CDFI Fund Announces $7 Billion Allocation of New Markets Tax Credits - McDermott Will & Emery

CDFI Fund Announces $7 Billion Allocation of New Markets Tax Credits

Overview


In Depth


On November 17, 2016, the US Department of the Treasury’s Community Development Financial Institutions Fund (CDFI Fund) announced the largest single round award of New Market Tax Credit (NMTC) allocations since the program’s creation in 2001. One hundred and twenty organizations, headquartered in 36 states, the District of Columbia and Puerto Rico, were awarded a total of $7 billion of NMTC allocations.

The NMTC program was created to encourage investment in low-income communities and grow businesses, create jobs and sustain healthy local economies through federal tax incentives (a 39 percent tax credit over a seven-year period).

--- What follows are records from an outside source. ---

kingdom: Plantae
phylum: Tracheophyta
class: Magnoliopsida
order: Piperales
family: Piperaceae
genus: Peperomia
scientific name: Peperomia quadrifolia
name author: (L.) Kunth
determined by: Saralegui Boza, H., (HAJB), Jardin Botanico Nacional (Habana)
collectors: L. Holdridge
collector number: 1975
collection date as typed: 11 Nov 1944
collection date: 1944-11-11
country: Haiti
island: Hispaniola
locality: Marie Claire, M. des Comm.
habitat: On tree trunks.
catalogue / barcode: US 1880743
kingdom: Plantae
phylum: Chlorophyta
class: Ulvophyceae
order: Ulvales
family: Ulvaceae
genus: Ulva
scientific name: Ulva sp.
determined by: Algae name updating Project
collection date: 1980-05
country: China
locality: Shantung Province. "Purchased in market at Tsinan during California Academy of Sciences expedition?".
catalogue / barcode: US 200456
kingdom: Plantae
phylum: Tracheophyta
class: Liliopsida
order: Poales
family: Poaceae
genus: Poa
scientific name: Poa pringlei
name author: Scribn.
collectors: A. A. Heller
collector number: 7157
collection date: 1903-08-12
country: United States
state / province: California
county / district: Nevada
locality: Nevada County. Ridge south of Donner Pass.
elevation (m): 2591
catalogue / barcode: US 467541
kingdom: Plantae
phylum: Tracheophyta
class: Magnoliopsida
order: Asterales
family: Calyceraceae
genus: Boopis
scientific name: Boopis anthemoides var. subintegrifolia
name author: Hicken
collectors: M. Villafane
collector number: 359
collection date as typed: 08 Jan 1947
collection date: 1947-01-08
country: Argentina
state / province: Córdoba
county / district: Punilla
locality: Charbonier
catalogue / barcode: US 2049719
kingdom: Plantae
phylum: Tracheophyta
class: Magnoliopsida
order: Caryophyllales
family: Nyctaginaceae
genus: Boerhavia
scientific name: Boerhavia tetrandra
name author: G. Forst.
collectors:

In a typical NMTC structure, an investor makes an investment in a special entity called a community development entity (CDE), which may provide either equity investments or loans to certain qualified businesses in low-income communities. The NMTC is generated at the time a qualified equity investment is made to the CDE, i.e., the moment an investor invests. That CDE uses the investment to loan money or make an equity investment in a qualified active low-income community business (QALICB).

Investors have received NMTCs for funding commercial and industrial facilities, retail and mixed-use properties, including shopping centers, hospital and medical facilities, company headquarters, community facilities, green energy production facilities, and biotech research facilities.

Most business other than residential real estate, golf courses, farming, gambling and liquor stores and similar type business qualify as QALICBs for NMTC financing as long as they are located in a qualified census tract. Because this allocation is so large, many of the CDEs awarded NMTC allocations will be looking for projects to fund, making this the ideal time to explore a possible transaction and to prepare materials to attract interest from NMTC funding.